Three main groups organized political efforts in order to make the federal government aware of its treaty obligations to the Odawa. They were the Michigan Indian Defense Association, the Michigan Indian Foundation, and the Northern Michigan Ottawa Association (NMOA). Prior to 1982, the Little Traverse Bay Bands of Odawa was known as the NMOA, Unit 1. The latter of these groups began to file for fishing rights, but the federal courts refused to recognize NMOA Unit 1 as a tribe because they were an organization.
In 1982, the tribe reorganized and took the name Little Traverse Bay Bands of Odawa Indians, but a federal court denied the tribe its rights because it was not federally recognized. The tribe began to pursue legislative reaffirmation on the basis of treaty relations with the federal government. On September 21, 1994, President Bill Clinton signed into law a bill that reaffirmed the United States’ political relationship with the Little Traverse Bay Bands of Odawa Indians.
While Odawa, a dialect of the Ojibwe language, is the dominant language of some tribal members, the majority primarily speak English. As part of language revitalization efforts, the Tribe sponsors summer language camps, language classes are offered at the local college in Petoskey, and free classes can easily be found in the area. Additionally, students at Harbor Springs High School can elect Anishnaabomiwen courses as part of their high school curriculum.
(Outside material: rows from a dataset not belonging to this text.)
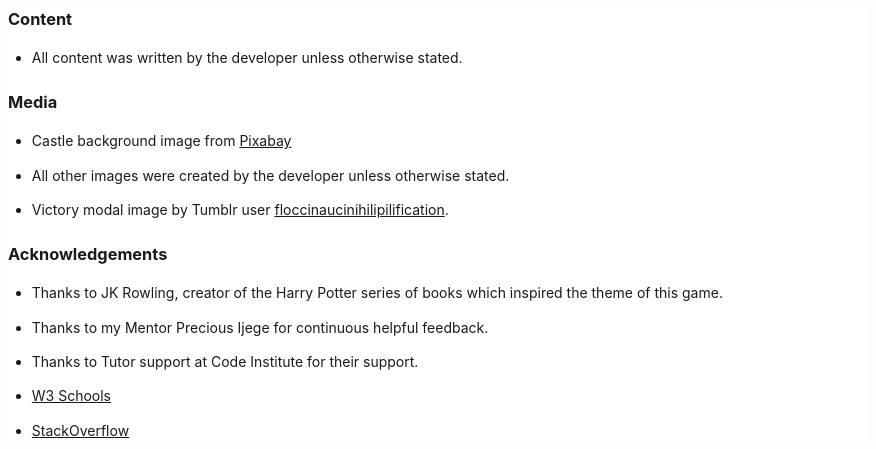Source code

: ### Content

-   All content was written by the developer unless otherwise stated.

### Media

-   Castle background image from [Pixabay](https://pixabay.com/photos/spooky-house-castle-haunted-1756641/)
-   All other images were created by the developer unless otherwise stated. 

-   Victory modal image by Tumblr user [floccinaucinihilipilification](https://floccinaucinihilipilificationa.tumblr.com/post/102292682900).


### Acknowledgements

-   Thanks to JK Rowling, creator of the Harry Potter series of books which inspired the theme of this game.

-   Thanks to my Mentor Precious Ijege for continuous helpful feedback.

-   Thanks to Tutor support at Code Institute for their support.

-   [W3 Schools](https://www.w3schools.com/)

-   [StackOverflow](http://stackoverflow.com/)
Prior to 2005, all governmental authority was vested in a seven-member Tribal Council. In 2005, the LTBBOI amended its tribal constitution to adopt a separation of powers model that divides governmental authority among legislative, executive, and judicial branches. Under this system, the Tribal Council exercises the legislative powers; the Chairman, Vice Chairman and appointed Boards exercise the executive powers; and a tribal court system exercises the judicial powers.